Another way of screening for familial hypercholesterolaemia

BMJ 2002; 325 doi: (Published 10 August 2002) Cite this as: BMJ 2002;325:340
  1. Peter F Tyerman, general practitioner,
  2. Gillian V Tyerman (tyerman{at}, general practitioner
  1. Rotherham Road Medical Centre, Barnsley S70 3QF

    EDITOR—We would like to suggest that there is an easier and more cost effective method of screening the population for hyperlipidaemia than that discussed in Marks et al's paper.1

    The diagnosis of familial hyperlipidaemia requires a family history. In primary care one would expect patients to have a check of blood pressure at least every five years. A screen of family history might on average add 30 seconds to this consultation.

    In our practice (list size 5200), using a cost of £25/h, this would produce an additional cost of £436 if the 2097 eligible patients (aged over 25 and under 55) were screened. From the 95% we have screened we found 670 patients with a family history of coronary heart disease, of whom 22 have a cholesterol concentration of >7.5 mmol/l. Using the published figure for opportunistic screening in primary care on the 670, we calculate a cost of £6927, or £2487 per case (using the detection rate of 1 in 938), as compared to the £9072 in the paper.

    By using this method we have found 16 patients who have family history, fasting cholesterol concentration >7.5 mmol/l, and low density lipoprotein >4.9 mmol/l concentration—considerably higher than the suggested incidence of 1 in 938. Genetic testing is not available to us, so we are unable to confirm that these people have familial hyperlipidaemia, although many have convincing family histories.

    It would seem obvious that genetically determined conditions will occur in clusters, and therefore the incidence may vary in different areas. This needs further research to determine optimal screening protocols. However, it would seem to us that a combination of opportunistic screening in primary care and targeted testing could identify 95% of those at risk within five years, as we have done in our practice. It would also give the primary care team valuable information on its practice population so that other coronary heart disease prevention targets can be integrated.

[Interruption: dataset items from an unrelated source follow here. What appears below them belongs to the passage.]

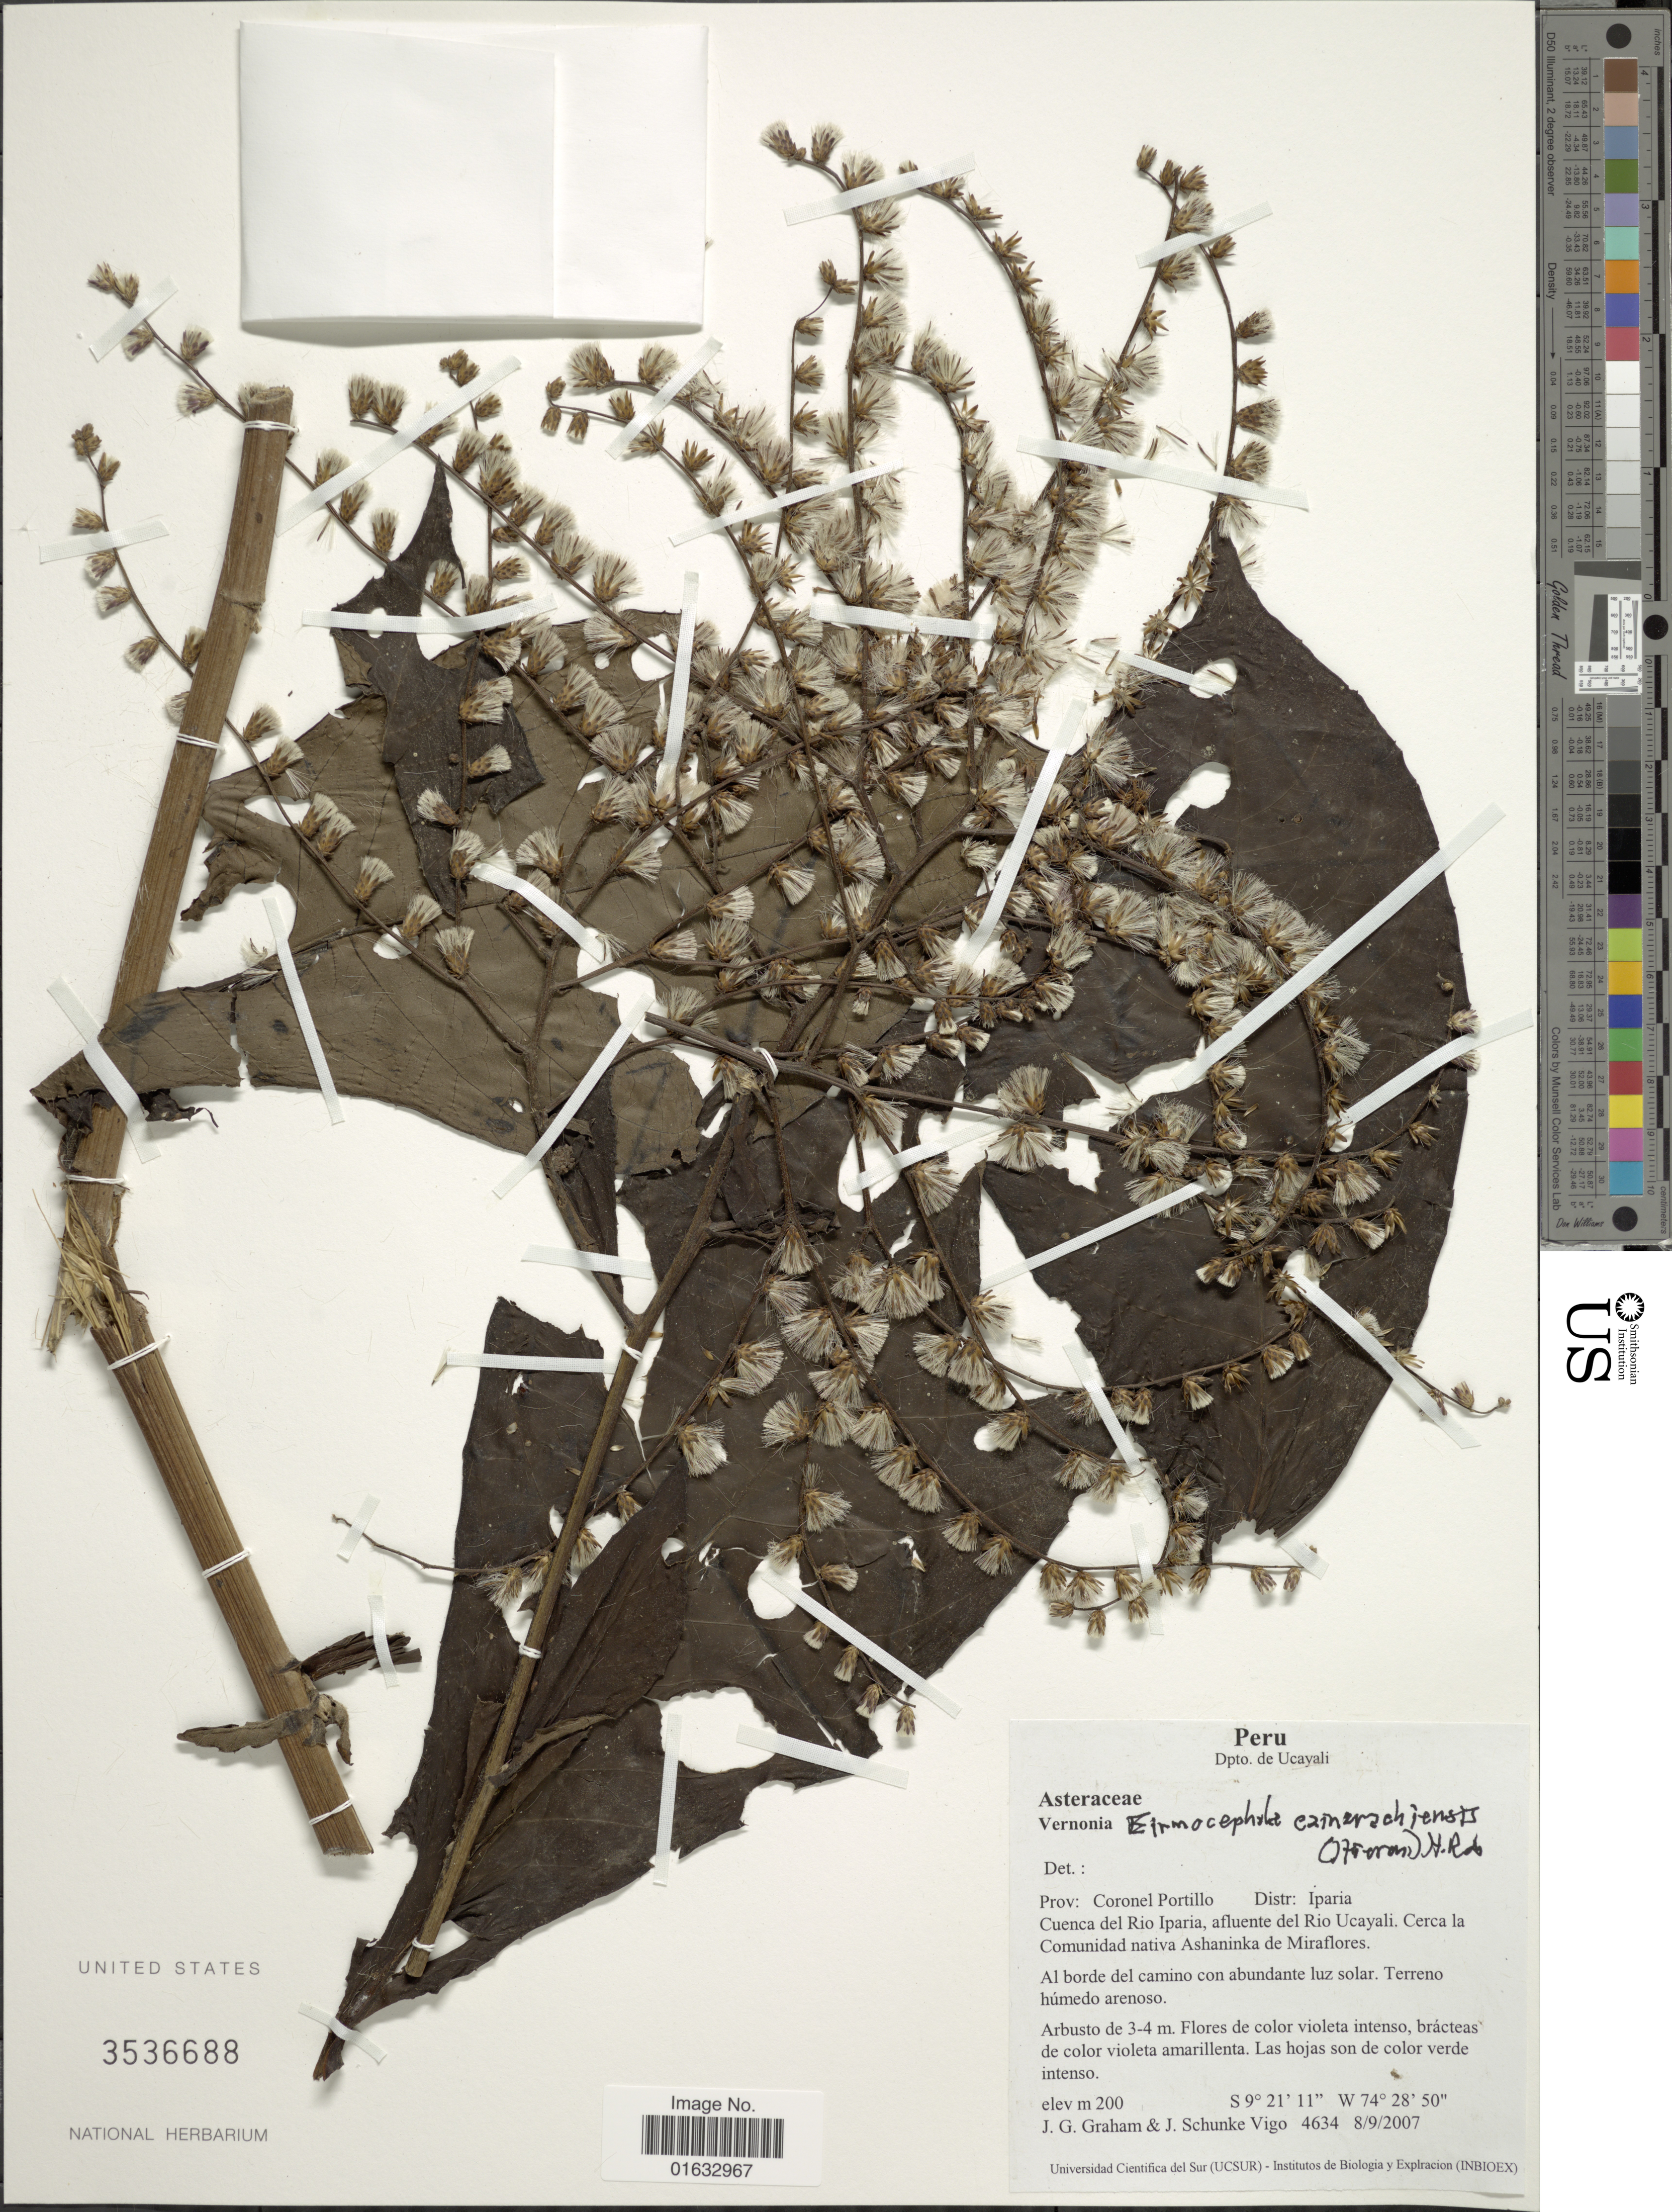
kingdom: Plantae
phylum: Tracheophyta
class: Magnoliopsida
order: Asterales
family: Asteraceae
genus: Eirmocephala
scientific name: Eirmocephala cainarachiensis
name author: (Hieron.) H. Rob.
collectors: J. Graham & J. Schunke Vigo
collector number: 4634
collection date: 2007-09-08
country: Peru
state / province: Ucayali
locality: Peru, Dept. de Ucayali, Prov: Coronel Portillo, Distr: Iparia Cuenca del Rio Iparia, afluente del Rio Ucayali. Cerca la Comunidad nativa Ashaninka de Miraflores.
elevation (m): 200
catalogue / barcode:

    We use a computerised screening programme, which allows us to educate patients on the reduction of all their risk factors for coronary heart disease, and have achieved considerable reductions in these. The reduction in smoking in our practice, for example, is probably enough to pay for the screening in terms of life years added. In effect, this means that detection of familial hyperlipidaemia is achieved at no extra cost.

    We believe that if these methods were generally adopted the plan to detect all cases of familial hyperlipidaemia in patients aged over 25 by 2010 could be achieved at a cost that could easily be justified.